• Job: Among the entries that follow, find every line with the word "사망자는" and list it.

• Entries provided:
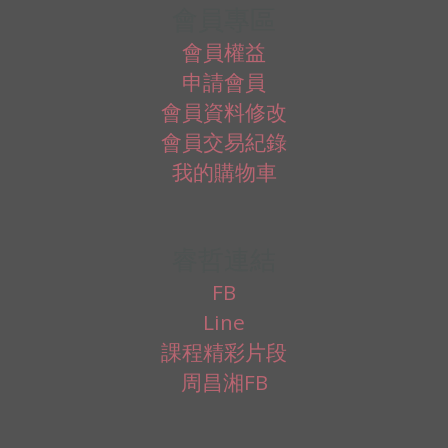
會員專區
會員權益
申請會員
會員資料修改
會員交易紀錄
我的購物車
睿哲連結
FB
Line
課程精彩片段
周昌湘FB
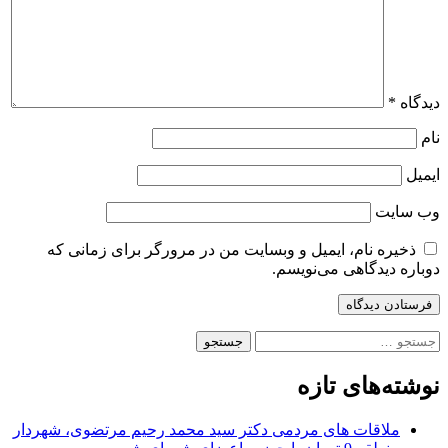
دیدگاه
*
نام
ایمیل
وب‌ سایت
ذخیره نام، ایمیل و وبسایت من در مرورگر برای زمانی که
دوباره دیدگاهی می‌نویسم.
جستجو
برای:
نوشته‌های تازه
ملاقات های مردمی دکتر سید محمد رحیم مرتضوی، شهردار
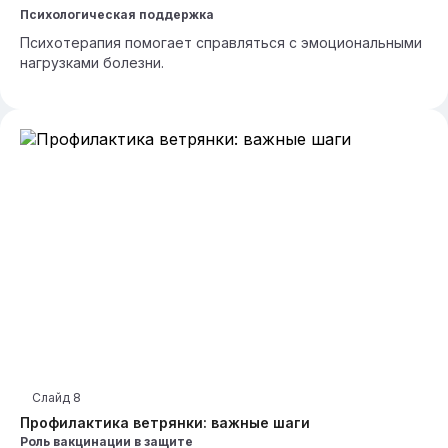
Психологическая поддержка
Психотерапия помогает справляться с эмоциональными
нагрузками болезни.
Слайд
8
Профилактика ветрянки: важные шаги
Роль вакцинации в защите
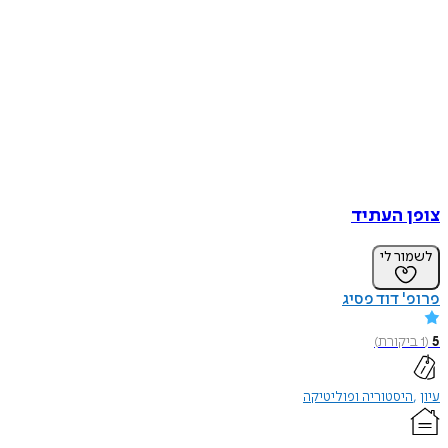
צופן העתיד
לשמור לי
פרופ' דוד פסיג
5
(
1
ביקורת
)
עיון
היסטוריה ופוליטיקה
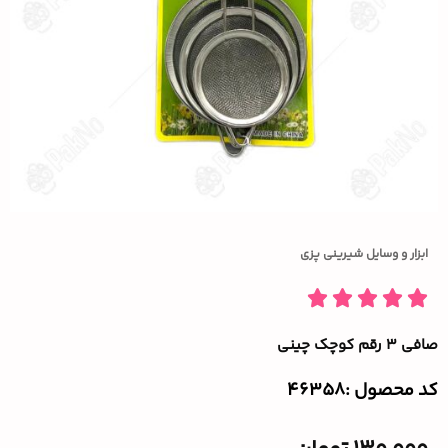
ابزار و وسایل شیرینی پزی
صافی ۳ رقم کوچک چینی
کد محصول :‌46358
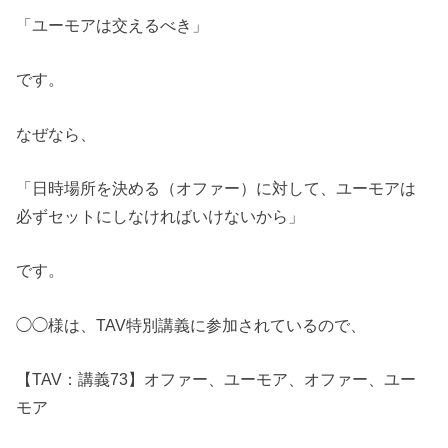
「ユーモアは交えるべき」
です。
なぜなら、
「日時場所を決める（オファー）に対して、ユーモアは
必ずセットにしなければいけないから」
です。
◯◯様は、TAV特別講義に参加されているので、
【TAV：講義73】オファー、ユーモア、オファー、ユー
モア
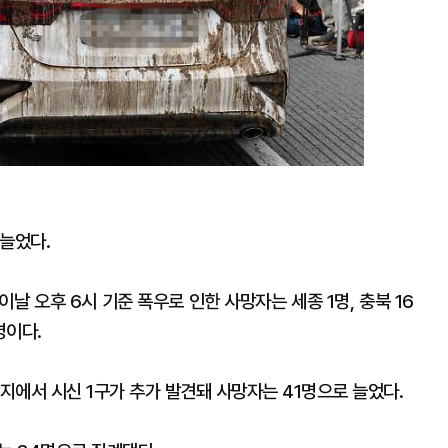
 늘었다.
날 오후 6시 기준 폭우로 인한 사망자는 세종 1명, 충북 16
명이다.
경지에서 시신 1구가 추가 발견돼 사망자는 41명으로 늘었다.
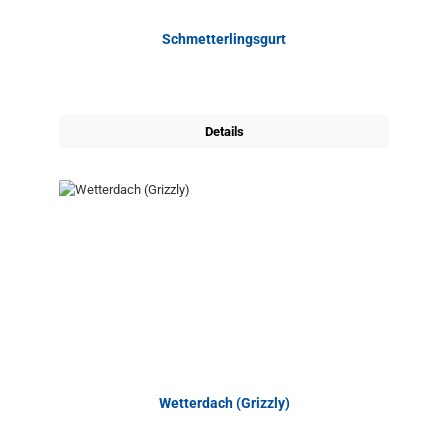
Schmetterlingsgurt
Details
Wetterdach (Grizzly)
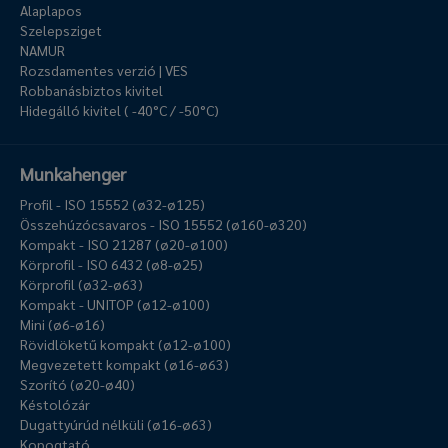
Alaplapos
Szelepsziget
NAMUR
Rozsdamentes verzió | VES
Robbanásbiztos kivitel
Hidegálló kivitel ( -40°C / -50°C)
Munkahenger
Profil - ISO 15552 (ø32-ø125)
Összehúzócsavaros - ISO 15552 (ø160-ø320)
Kompakt - ISO 21287 (ø20-ø100)
Körprofil - ISO 6432 (ø8-ø25)
Körprofil (ø32-ø63)
Kompakt - UNITOP (ø12-ø100)
Mini (ø6-ø16)
Rövidlöketű kompakt (ø12-ø100)
Megvezetett kompakt (ø16-ø63)
Szorító (ø20-ø40)
Késtolózár
Dugattyúrúd nélküli (ø16-ø63)
Kopogtató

• Result for this task:
날 오후 6시 기준 폭우로 인한 사망자는 세종 1명, 충북 16
경지에서 시신 1구가 추가 발견돼 사망자는 41명으로 늘었다.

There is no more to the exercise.